Hukum makan ulat dalam Islam bergantung pada jenis ulat, cara memperoleh ulat tersebut, dan konteks konsumsinya. Berikut adalah penjelasan secara umum:
1. Ulat sebagai Bagian dari Makanan
Ulat dalam Buah atau Sayuran: Jika ulat ditemukan di dalam buah atau sayuran yang halal dimakan, hukumnya adalah halal selama ulat tersebut tidak terpisah dari buah/sayurannya ketika dimakan. Namun, jika ulat tersebut dipisahkan, maka perlu dipastikan bahwa ulat itu sendiri dianggap suci dan halal.
Dalam mazhab Syafi'i, ulat dalam makanan yang berasal dari tempat yang halal (seperti buah-buahan) dihukumi mengikuti hukum asal makanannya, yakni halal.
2. Ulat Sebagai Makanan Tersendiri
Ulat termasuk hewan yang tidak memiliki darah yang mengalir. Oleh karena itu, para ulama berbeda pendapat.
Mazhab Maliki: Membolehkan makan ulat selama berasal dari tempat yang suci dan tidak menimbulkan mudarat.
Mazhab Syafi’i dan Hambali: Melarang makan ulat jika disengaja dikonsumsi secara terpisah, karena dianggap menjijikkan (khabis).
Mazhab Hanafi: Lebih cenderung memakruhkan makan ulat.

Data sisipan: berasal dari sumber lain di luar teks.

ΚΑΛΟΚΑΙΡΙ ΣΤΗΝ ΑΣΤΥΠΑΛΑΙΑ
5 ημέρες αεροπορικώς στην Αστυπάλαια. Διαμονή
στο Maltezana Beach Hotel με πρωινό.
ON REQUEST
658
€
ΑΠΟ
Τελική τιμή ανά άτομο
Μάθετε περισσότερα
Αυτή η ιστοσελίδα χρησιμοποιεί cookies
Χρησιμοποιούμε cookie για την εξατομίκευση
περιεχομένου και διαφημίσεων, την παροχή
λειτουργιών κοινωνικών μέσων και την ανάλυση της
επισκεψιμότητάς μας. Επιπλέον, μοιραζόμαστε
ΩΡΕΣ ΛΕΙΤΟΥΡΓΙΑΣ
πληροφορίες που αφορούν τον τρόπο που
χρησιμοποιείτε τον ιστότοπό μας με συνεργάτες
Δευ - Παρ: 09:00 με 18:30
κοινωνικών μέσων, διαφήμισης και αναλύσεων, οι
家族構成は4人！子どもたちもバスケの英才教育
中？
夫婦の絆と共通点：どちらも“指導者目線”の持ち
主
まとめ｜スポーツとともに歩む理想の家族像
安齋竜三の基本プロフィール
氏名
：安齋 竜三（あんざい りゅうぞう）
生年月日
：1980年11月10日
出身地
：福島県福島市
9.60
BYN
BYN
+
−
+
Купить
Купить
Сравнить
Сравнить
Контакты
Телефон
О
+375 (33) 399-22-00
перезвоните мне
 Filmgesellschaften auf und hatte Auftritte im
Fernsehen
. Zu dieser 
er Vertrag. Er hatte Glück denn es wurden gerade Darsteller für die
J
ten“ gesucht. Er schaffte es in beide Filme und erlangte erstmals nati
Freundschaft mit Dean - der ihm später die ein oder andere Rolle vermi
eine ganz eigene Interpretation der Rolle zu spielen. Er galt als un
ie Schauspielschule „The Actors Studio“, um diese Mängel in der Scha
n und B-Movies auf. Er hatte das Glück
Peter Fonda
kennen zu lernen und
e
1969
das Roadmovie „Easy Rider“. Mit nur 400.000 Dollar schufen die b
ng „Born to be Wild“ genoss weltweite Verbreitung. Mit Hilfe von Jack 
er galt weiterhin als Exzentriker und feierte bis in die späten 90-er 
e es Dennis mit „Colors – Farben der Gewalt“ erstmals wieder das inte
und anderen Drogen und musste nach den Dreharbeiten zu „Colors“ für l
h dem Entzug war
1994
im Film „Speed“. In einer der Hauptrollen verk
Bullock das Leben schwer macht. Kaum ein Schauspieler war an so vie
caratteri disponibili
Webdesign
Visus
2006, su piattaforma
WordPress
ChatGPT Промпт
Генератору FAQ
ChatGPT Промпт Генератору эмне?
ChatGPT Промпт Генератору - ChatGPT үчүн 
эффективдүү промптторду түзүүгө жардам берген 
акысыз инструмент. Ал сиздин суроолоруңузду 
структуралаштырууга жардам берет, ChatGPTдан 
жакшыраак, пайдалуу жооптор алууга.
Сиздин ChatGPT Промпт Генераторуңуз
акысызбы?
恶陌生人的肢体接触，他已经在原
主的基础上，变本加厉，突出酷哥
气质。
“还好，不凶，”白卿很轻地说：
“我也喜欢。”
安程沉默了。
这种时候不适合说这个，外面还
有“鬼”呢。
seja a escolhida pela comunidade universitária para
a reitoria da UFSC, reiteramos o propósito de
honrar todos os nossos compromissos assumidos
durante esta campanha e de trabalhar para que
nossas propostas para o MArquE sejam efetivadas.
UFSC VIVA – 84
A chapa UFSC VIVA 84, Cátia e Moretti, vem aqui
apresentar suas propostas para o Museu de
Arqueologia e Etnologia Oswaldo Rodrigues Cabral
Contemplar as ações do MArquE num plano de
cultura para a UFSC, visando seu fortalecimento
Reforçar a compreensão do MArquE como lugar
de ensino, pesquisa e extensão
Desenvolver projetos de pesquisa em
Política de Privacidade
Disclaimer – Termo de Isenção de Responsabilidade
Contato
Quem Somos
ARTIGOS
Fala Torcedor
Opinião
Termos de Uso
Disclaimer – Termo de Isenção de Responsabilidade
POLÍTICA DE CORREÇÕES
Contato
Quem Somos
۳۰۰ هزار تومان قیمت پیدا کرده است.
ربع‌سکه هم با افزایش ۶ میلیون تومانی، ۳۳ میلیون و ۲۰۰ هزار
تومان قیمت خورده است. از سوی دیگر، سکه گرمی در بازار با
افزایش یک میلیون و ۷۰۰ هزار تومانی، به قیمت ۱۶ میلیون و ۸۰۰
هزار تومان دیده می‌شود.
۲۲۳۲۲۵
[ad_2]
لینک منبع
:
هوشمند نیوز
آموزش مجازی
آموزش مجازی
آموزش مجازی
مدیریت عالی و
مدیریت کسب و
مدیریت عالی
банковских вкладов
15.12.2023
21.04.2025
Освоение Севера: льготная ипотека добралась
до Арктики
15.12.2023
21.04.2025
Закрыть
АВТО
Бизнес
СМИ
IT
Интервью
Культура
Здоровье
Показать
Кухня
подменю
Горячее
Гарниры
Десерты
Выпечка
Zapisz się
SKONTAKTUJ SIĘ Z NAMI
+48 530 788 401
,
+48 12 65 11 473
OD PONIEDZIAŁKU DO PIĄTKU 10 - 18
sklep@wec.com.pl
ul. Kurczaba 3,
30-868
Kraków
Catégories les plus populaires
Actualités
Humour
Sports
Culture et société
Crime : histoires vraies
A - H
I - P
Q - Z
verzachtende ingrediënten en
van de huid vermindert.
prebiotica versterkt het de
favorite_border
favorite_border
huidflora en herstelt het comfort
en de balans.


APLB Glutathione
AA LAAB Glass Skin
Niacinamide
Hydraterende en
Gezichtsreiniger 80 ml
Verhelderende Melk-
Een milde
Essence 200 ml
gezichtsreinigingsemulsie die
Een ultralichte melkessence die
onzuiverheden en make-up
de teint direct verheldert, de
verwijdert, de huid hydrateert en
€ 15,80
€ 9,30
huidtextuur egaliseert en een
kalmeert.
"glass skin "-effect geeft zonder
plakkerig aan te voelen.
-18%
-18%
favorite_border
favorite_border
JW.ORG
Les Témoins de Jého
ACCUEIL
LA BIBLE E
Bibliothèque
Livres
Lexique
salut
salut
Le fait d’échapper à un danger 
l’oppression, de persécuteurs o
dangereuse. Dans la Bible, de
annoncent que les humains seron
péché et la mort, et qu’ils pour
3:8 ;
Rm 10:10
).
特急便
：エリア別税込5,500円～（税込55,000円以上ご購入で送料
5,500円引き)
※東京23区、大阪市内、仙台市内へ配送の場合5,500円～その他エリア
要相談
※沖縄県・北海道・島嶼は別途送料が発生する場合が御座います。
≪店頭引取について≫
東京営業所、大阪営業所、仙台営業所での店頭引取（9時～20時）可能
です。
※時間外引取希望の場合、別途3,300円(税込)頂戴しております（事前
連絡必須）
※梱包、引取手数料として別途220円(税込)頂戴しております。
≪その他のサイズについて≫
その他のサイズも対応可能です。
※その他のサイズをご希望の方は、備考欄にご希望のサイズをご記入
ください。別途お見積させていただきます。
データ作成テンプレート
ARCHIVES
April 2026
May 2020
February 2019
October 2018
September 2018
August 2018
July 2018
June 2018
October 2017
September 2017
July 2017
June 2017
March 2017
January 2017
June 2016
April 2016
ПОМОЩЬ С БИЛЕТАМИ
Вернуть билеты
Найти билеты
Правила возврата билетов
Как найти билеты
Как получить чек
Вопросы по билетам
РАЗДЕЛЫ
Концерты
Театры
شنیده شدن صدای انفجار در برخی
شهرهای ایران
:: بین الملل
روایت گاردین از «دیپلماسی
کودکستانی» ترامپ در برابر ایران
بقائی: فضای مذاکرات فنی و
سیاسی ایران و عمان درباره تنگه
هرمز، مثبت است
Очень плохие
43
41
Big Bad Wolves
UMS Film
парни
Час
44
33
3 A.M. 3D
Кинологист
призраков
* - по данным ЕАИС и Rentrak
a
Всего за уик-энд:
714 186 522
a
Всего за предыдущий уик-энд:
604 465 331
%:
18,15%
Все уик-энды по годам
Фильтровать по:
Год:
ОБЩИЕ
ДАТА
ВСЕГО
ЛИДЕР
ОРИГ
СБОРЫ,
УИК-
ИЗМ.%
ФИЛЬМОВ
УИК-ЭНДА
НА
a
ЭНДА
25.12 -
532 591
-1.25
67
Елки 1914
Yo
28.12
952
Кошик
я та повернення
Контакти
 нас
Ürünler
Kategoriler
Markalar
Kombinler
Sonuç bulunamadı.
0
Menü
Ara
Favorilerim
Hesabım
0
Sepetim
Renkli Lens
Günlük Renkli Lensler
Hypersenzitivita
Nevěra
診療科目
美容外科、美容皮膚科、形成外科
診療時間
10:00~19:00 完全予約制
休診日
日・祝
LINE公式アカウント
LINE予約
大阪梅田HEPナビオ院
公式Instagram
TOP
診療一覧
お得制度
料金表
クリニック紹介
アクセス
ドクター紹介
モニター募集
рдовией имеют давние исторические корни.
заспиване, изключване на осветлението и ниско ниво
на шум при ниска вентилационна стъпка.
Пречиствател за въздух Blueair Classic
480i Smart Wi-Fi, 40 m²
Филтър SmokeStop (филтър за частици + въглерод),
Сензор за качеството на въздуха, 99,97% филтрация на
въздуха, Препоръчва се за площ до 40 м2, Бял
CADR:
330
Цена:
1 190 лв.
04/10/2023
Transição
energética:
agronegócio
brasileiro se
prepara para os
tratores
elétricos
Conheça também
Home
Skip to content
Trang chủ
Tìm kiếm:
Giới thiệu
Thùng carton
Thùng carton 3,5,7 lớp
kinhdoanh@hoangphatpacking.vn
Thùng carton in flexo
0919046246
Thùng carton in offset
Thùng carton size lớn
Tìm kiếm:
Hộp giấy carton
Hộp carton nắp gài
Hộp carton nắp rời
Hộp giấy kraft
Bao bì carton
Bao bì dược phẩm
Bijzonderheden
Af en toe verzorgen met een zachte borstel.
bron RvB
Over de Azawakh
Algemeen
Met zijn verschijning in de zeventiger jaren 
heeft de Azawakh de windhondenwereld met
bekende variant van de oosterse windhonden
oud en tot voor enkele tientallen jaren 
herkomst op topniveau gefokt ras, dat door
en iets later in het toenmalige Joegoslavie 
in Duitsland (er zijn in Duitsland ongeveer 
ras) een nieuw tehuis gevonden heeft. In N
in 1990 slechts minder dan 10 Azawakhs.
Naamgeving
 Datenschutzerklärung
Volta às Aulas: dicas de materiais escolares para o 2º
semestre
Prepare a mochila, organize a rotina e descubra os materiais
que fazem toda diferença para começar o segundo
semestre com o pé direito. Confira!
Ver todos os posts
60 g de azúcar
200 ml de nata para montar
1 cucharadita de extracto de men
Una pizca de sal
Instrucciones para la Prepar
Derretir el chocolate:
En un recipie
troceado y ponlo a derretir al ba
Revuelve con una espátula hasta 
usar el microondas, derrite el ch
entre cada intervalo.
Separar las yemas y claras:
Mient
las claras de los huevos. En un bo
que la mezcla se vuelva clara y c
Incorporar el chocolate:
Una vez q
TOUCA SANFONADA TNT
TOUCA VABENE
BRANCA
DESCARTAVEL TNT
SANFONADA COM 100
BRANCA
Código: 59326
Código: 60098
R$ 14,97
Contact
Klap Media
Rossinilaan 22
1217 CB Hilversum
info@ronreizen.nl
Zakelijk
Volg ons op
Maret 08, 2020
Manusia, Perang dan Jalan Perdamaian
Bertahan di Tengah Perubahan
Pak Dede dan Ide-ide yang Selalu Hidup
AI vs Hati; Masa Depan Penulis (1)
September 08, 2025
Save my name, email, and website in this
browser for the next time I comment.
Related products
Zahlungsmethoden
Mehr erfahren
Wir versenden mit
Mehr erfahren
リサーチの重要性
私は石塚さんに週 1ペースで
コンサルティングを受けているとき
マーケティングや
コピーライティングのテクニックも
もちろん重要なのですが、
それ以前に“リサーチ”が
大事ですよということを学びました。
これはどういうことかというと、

3. Ulat Sebagai Sumber Protein
Jika ulat dibudidayakan atau dikonsumsi sebagai sumber makanan (seperti ulat sagu atau ulat tepung), maka hukumnya tergantung pada:
Cara Penyembelihan: Jika hewan tersebut memerlukan penyembelihan (misalnya, ukurannya besar), maka harus disembelih secara syar’i. Jika tidak memerlukan penyembelihan (karena kecil), maka hanya perlu dipastikan bahwa ulat itu berasal dari lingkungan yang suci.
Tidak Menimbulkan Bahaya: Jika ulat aman dikonsumsi dan tidak berbahaya bagi tubuh, maka sebagian ulama membolehkan.
Kesimpulan
Hukum makan ulat tergantung pada kondisi dan keyakinan masing-masing mazhab. Sebaiknya, konsultasikan dengan ulama setempat atau otoritas agama yang lebih memahami konteks lokal untuk mendapatkan kepastian hukum.